(Records supplied Opens)

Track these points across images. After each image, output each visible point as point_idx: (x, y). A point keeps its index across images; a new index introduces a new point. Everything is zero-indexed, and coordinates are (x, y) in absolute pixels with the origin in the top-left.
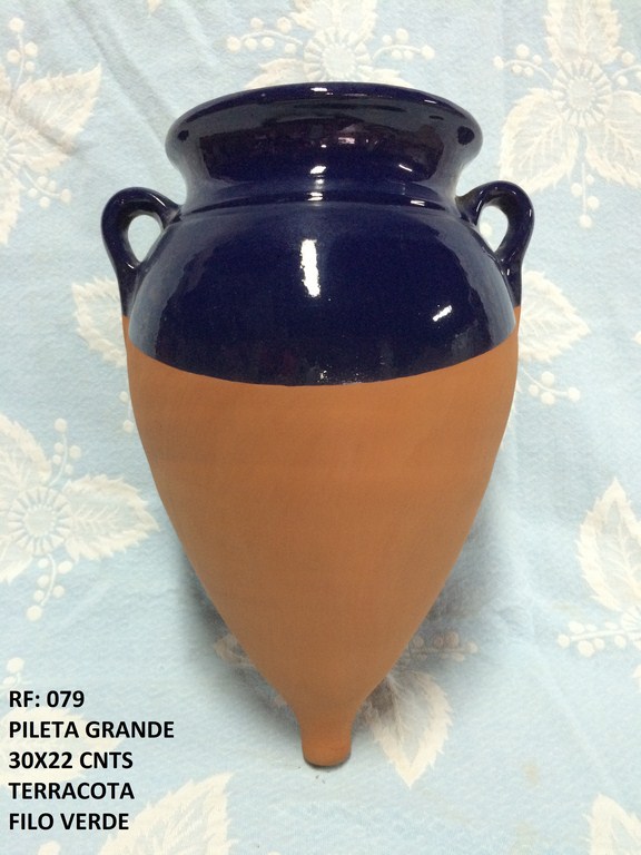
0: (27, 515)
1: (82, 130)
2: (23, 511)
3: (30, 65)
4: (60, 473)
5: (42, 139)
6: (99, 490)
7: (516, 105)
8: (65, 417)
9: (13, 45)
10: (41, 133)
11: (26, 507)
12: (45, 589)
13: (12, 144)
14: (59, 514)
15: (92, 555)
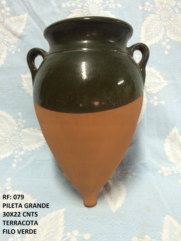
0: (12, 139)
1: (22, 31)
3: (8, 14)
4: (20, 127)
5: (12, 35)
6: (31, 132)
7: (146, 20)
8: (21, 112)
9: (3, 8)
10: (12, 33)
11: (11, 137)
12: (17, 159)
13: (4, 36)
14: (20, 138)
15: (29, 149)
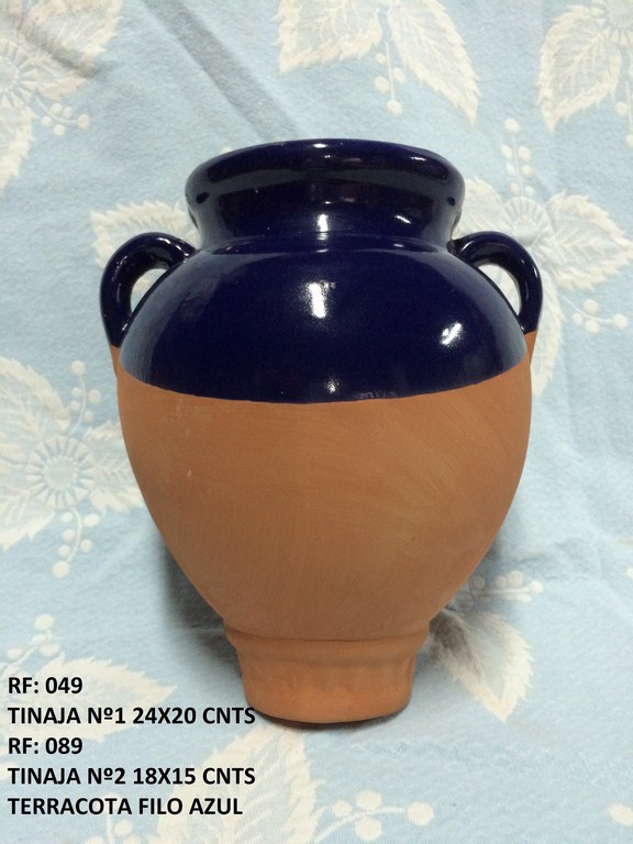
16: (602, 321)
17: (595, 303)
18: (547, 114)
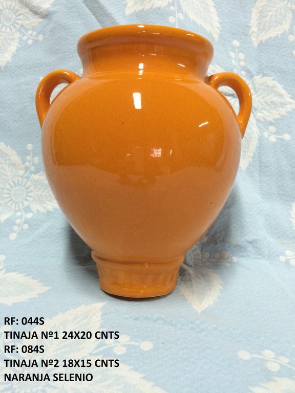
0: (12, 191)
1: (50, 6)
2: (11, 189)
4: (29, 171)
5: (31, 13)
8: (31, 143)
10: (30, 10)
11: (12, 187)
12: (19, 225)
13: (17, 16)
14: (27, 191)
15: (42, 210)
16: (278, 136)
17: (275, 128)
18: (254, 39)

(Records supplied Closes)

What to do: Update all of the data above so that "point_idx" becomes "index", keeping every other line as it is. Leave the pictures out of your answer.

Result of this task:
Track these points across images. After each image, output each visible point as index: (x, y). A point keeps its index across images; a new index introduces a new point. Everything is zero-indexed, and coordinates are (x, y) in absolute pixels with the origin in the top-left.
0: (27, 515)
1: (82, 130)
2: (23, 511)
3: (30, 65)
4: (60, 473)
5: (42, 139)
6: (99, 490)
7: (516, 105)
8: (65, 417)
9: (13, 45)
10: (41, 133)
11: (26, 507)
12: (45, 589)
13: (12, 144)
14: (59, 514)
15: (92, 555)
0: (12, 139)
1: (22, 31)
3: (8, 14)
4: (20, 127)
5: (12, 35)
6: (31, 132)
7: (146, 20)
8: (21, 112)
9: (3, 8)
10: (12, 33)
11: (11, 137)
12: (17, 159)
13: (4, 36)
14: (20, 138)
15: (29, 149)
16: (602, 321)
17: (595, 303)
18: (547, 114)
0: (12, 191)
1: (50, 6)
2: (11, 189)
4: (29, 171)
5: (31, 13)
8: (31, 143)
10: (30, 10)
11: (12, 187)
12: (19, 225)
13: (17, 16)
14: (27, 191)
15: (42, 210)
16: (278, 136)
17: (275, 128)
18: (254, 39)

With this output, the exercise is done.